SymPy is compatible with various plotting libraries. It includes Matplotlib, Plotly, Bokeh, and SymPy's built-in plotting module. You can choose the library based on your specific requirements. It is chosen for interactivity, customization, and output format.
3. Can I plot 3D symbolic equations with SymPy?
Yes, SymPy supports the plotting of 3D symbolic equations using its plot3d function. You can specify two variables for the domain. Also, for the symbolic expression these variables. SymPy will generate a 3D plot of the equation.
4. How can I combine many plots of symbolic equations into one figure with SymPy?
You can combine many plots into one figure with SymPy. It is done by using the plot function many times and passing the show=False argument to each call.

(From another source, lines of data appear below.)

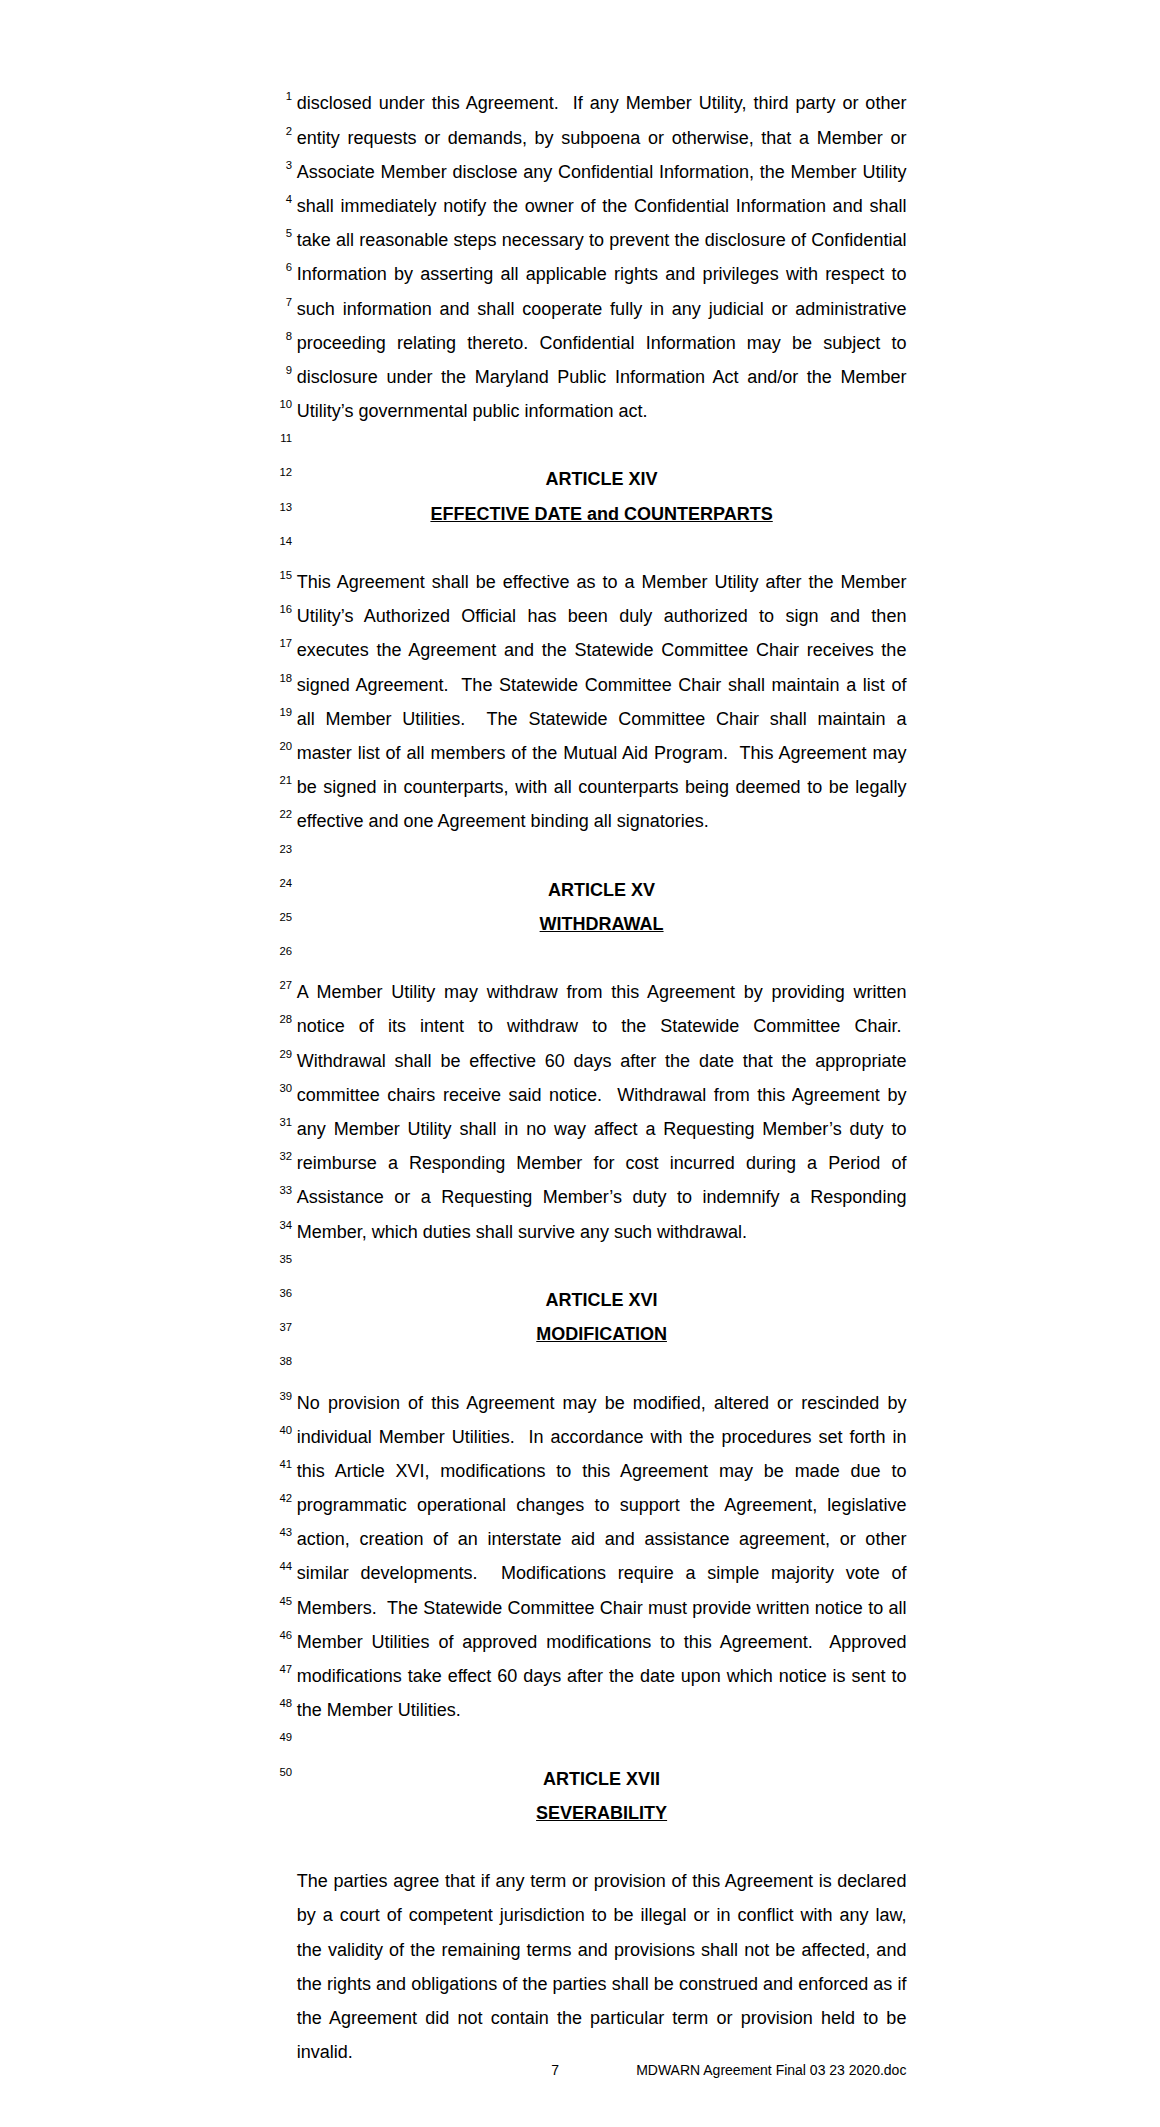12345 678910 1112131415 1617181920 2122232425 2627282930 3132333435 3637383940 4142434445 4647484950
disclosed under this Agreement. If any Member Utility, third party or other entity requests or demands, by subpoena or otherwise, that a Member or Associate Member disclose any Confidential Information, the Member Utility shall immediately notify the owner of the Confidential Information and shall take all reasonable steps necessary to prevent the disclosure of Confidential Information by asserting all applicable rights and privileges with respect to such information and shall cooperate fully in any judicial or administrative proceeding relating thereto. Confidential Information may be subject to disclosure under the Maryland Public Information Act and/or the Member Utility’s governmental public information act.
ARTICLE XIV
EFFECTIVE DATE and COUNTERPARTS
This Agreement shall be effective as to a Member Utility after the Member Utility’s Authorized Official has been duly authorized to sign and then executes the Agreement and the Statewide Committee Chair receives the signed Agreement. The Statewide Committee Chair shall maintain a list of all Member Utilities. The Statewide Committee Chair shall maintain a master list of all members of the Mutual Aid Program. This Agreement may be signed in counterparts, with all counterparts being deemed to be legally effective and one Agreement binding all signatories.
ARTICLE XV
WITHDRAWAL
A Member Utility may withdraw from this Agreement by providing written notice of its intent to withdraw to the Statewide Committee Chair. Withdrawal shall be effective 60 days after the date that the appropriate committee chairs receive said notice. Withdrawal from this Agreement by any Member Utility shall in no way affect a Requesting Member’s duty to reimburse a Responding Member for cost incurred during a Period of Assistance or a Requesting Member’s duty to indemnify a Responding Member, which duties shall survive any such withdrawal.
ARTICLE XVI
MODIFICATION
No provision of this Agreement may be modified, altered or rescinded by individual Member Utilities. In accordance with the procedures set forth in this Article XVI, modifications to this Agreement may be made due to programmatic operational changes to support the Agreement, legislative action, creation of an interstate aid and assistance agreement, or other similar developments. Modifications require a simple majority vote of Members. The Statewide Committee Chair must provide written notice to all Member Utilities of approved modifications to this Agreement. Approved modifications take effect 60 days after the date upon which notice is sent to the Member Utilities.
ARTICLE XVII
SEVERABILITY
The parties agree that if any term or provision of this Agreement is declared by a court of competent jurisdiction to be illegal or in conflict with any law, the validity of the remaining terms and provisions shall not be affected, and the rights and obligations of the parties shall be construed and enforced as if the Agreement did not contain the particular term or provision held to be invalid.
7 MDWARN Agreement Final 03 23 2020.doc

Then, you can use the extend method to combine the plots into a single figure before calling the show method.
5. Is it possible to visualize symbolic differential equations with SymPy?
Yes, you can visualize symbolic differential equations with SymPy. It is done by first solving the differential equation using SymPy's dsolve function. Once you have the solution, you can plot it using SymPy's plotting functionalities.